---- Trecho fornecido
Com todas as suas possíveis falhas, trata-se de um disco bem melhor do que muitos da chamada "MPB contemporânea". Não se pode negar o talento da cantora e, sobretudo, sua coragem - em vez de utilizar os préstimos de um autor do calibre de um Milton Nascimento, por exemplo, ela abre os trabalhos com duas canções do novato Rodrigo Maranhão (vocalista do Bangalafumenga e ex-integrante do Monobloco): a bela "Caminho das Águas" e o samba "Recado", que não faria feio na voz de sua famosa mãe. Também de autoria de Maranhão é a faixa escondida, "Mantra", que fecha o CD.
É bem verdade que o registro de Maria Rita para "Sobre Todas as Coisas" (de Edu Lobo e Chico Buarque) está aquém da versão de Zizi Possi - a canção até batizou o disco que a intérprete de "Per Amore" editou em 1991 - e também da gravação bluesy do próprio Chico (no CD Paratodos, 1993), com suas guitarras (!) lancinantes. Assim como a sua versão de "Minha Alma (A Paz que Eu Não Quero)" nada acrescenta à canção d'O Rappa. Mas Segundo tem muitos pontos favoráveis. Muitos.
--------
---- Dados apresentados
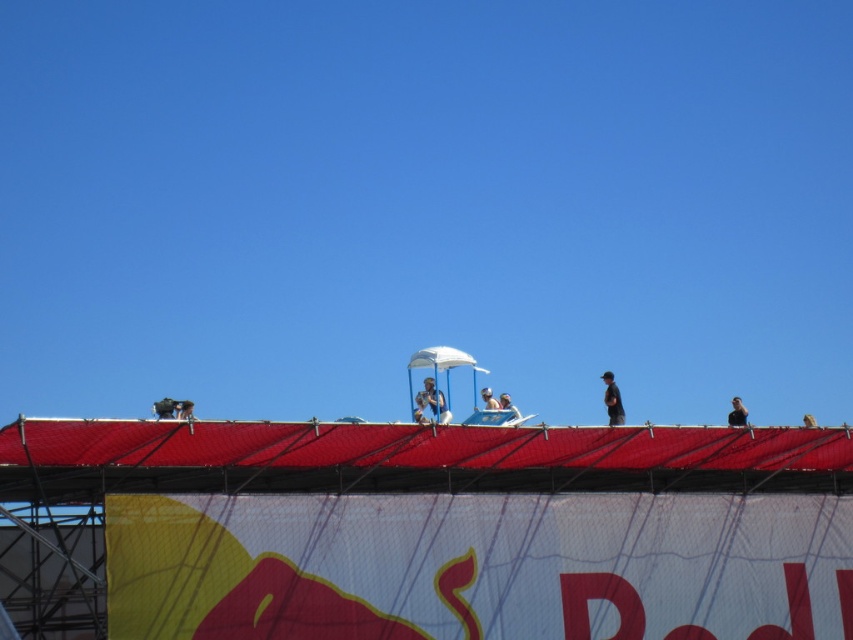
You are an event organizer planning to install a new banner on the structure. You have two options for placement based on the current objects present. The first option is to place it where the black matte person at upper right is standing, and the second is where the white matte helmet at upper center is located. Which location would allow the banner to be more visible to people looking from below?

The black matte person at upper right is taller than the white matte helmet at upper center, so placing the banner where the black matte person at upper right is standing would make it more visible from below because the taller position offers a better vantage point.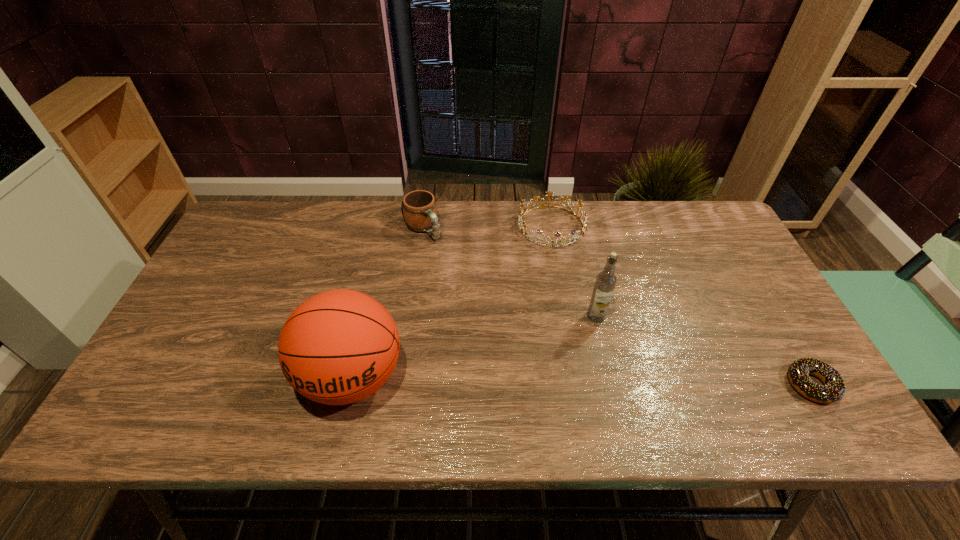
Identify the location of unoccupied position between the doughnut and the basketball. (582, 381).

You are a GUI agent. You are given a task and a screenshot of the screen. Output one action in this format:
    pyautogui.click(x=<x>, y=<y>)
    Task: Click on the vacant space that is in between the third nearest object and the mug
    
    Given the screenshot: What is the action you would take?
    pyautogui.click(x=510, y=272)

Find the location of a particular element. The height and width of the screenshot is (540, 960). free area in between the third nearest object and the rightmost object is located at coordinates (704, 350).

The image size is (960, 540). What are the coordinates of `vacant space in between the basketball and the vodka` in the screenshot? It's located at (474, 347).

Locate an element on the screen. empty location between the basketball and the doughnut is located at coordinates (582, 381).

Find the location of a particular element. empty space that is in between the basketball and the third farthest object is located at coordinates (474, 347).

The image size is (960, 540). What are the coordinates of `vacant space that's between the tiara and the basketball` in the screenshot? It's located at (452, 301).

This screenshot has height=540, width=960. Find the location of `object that is the nearest to the third shortest object`. object that is the nearest to the third shortest object is located at coordinates (522, 224).

Select which object is the fourth closest to the mug. Please provide its 2D coordinates. Your answer should be formatted as a tuple, i.e. [(x, y)], where the tuple contains the x and y coordinates of a point satisfying the conditions above.

[(834, 389)]

At what (x,y) coordinates should I click in order to perform the action: click on free space that satisfies the following two spatial constraints: 1. on the side with logo of the basketball; 2. on the right side of the doughnut. Please return your answer as a coordinate pair (x, y). Looking at the image, I should click on (350, 384).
--------
- _Para trabalhar_
A. Responda com base na resenha:
(i) Qual é o nome da faixa escondida que fecha o CD?
(ii) Em que ano a intérprete de "Per Amore" editou o disco batizado com "Sobre Todas as Coisas"?
(iii) Em qual CD está a gravação de Chico Buarque dessa mesma canção?
B. Quais são todos os títulos de canções mencionados na resenha?
C. Pode imprimir o trecho da resenha que começa em "Com todas as" e segue até "fecha o CD."?

- _Respostas por tarefa_
A.
(i) "Mantra".
(ii) 1991.
(iii) Paratodos, de 1993.

B.
"Caminho das Águas"
"Recado"
"Mantra"
"Sobre Todas as Coisas"
"Per Amore"
"Minha Alma (A Paz que Eu Não Quero)"

C.
Com todas as suas possíveis falhas, trata-se de um disco bem melhor do que muitos da chamada "MPB contemporânea". Não se pode negar o talento da cantora e, sobretudo, sua coragem - em vez de utilizar os préstimos de um autor do calibre de um Milton Nascimento, por exemplo, ela abre os trabalhos com duas canções do novato Rodrigo Maranhão (vocalista do Bangalafumenga e ex-integrante do Monobloco): a bela "Caminho das Águas" e o samba "Recado", que não faria feio na voz de sua famosa mãe. Também de autoria de Maranhão é a faixa escondida, "Mantra", que fecha o CD.